The effect of the α-adrenergic blocker moxisylyte was examined on smooth muscle cells isolated from human corpus cavernosum, and compared with that of other adrenergic agents and papaverine. Isolated smooth muscle cells were shown to contract (reduction of the mean cell length) under noradrenaline and carbachol stimulations in a time-dependent and concentration-dependent manner (maximum at 30seconds, EC50 [noradrenaline] = 5nM., EC50 [carbachol] = 1nM.). The contractile effect of noradrenaline was dose-dependently inhibited by moxisylyte (IC50 = 0.5 ± 0.2μΜ.) and by prazosin (IC50 = 0.9 ± 0.2μΜ.). The dose-response curves were parallel and no statistically significant difference could be shown between the IC50 values. The α2-adrenergic antagonist tolazoline also inhibited noradrenaline-induced contraction, whereas the α-adrenergic agonist methoxamine did not change the mean cell length. As expected, isoproterenol caused relaxation of noradrenaline-precontracted cells by interaction with a β2-adrenergic receptor. Papaverine was also found to inhibit the contraction induced by noradrenaline in a dose-dependent manner (IC50 = 2 ± 0.3nM.). Tritiated-dihydroergocryptine (3H-DHE) specific binding was competitively inhibited by moxisylyte and prazosin with the same IC50 value of 0.01μΜ. Methoxamine and tolazoline also inhibited this binding with lower affinity (IC50 = 0.1 ± 0.02μΜ.), while isoproterenol did not change specific binding.
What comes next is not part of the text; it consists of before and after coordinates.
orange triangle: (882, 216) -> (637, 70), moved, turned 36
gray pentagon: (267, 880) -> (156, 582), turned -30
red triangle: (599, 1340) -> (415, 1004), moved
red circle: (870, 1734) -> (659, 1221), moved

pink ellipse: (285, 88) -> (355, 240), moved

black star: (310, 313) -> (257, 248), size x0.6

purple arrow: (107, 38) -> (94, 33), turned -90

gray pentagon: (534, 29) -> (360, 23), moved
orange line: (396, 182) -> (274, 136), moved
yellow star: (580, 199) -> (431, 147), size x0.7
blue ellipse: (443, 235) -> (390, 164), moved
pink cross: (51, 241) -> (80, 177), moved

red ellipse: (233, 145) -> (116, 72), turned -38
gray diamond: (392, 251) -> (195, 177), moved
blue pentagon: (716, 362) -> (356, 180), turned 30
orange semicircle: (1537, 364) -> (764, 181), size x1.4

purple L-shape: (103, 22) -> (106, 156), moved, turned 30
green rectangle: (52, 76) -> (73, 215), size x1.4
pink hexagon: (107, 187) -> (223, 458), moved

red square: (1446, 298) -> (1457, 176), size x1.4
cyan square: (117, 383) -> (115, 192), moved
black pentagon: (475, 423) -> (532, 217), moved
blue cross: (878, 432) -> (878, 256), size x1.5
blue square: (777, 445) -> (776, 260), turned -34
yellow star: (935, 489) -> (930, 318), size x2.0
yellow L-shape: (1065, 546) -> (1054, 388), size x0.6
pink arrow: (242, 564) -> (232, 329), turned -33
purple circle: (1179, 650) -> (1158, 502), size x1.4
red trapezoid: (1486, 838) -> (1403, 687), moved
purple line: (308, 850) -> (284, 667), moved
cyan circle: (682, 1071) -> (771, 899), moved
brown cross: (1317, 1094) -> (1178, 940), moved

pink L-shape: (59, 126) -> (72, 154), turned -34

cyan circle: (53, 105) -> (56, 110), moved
Scatchard plots from saturation experiments with 3H-DHE and with 3H-N-methyl scopolamine revealed the presence of 15 times more adrenergic than muscarinic binding sites (650,000 and 45,000 sites per cell, respectively). Together, these data support evidence for the presence of postsynaptic α1-adrenergic receptors on smooth muscle cells from human corpus cavernosum. These receptors are coupled with the contraction of the cell and are blocked by the α1-adrenergic antagonists moxisylyte or prazosin. They also show that the phosphodiesterase inhibitor papaverine and the β-adrenergic agonist isoproterenol induced relaxation. This model constitutes a new approach to study the potential targets of the adrenergic agents in the erectile tissue.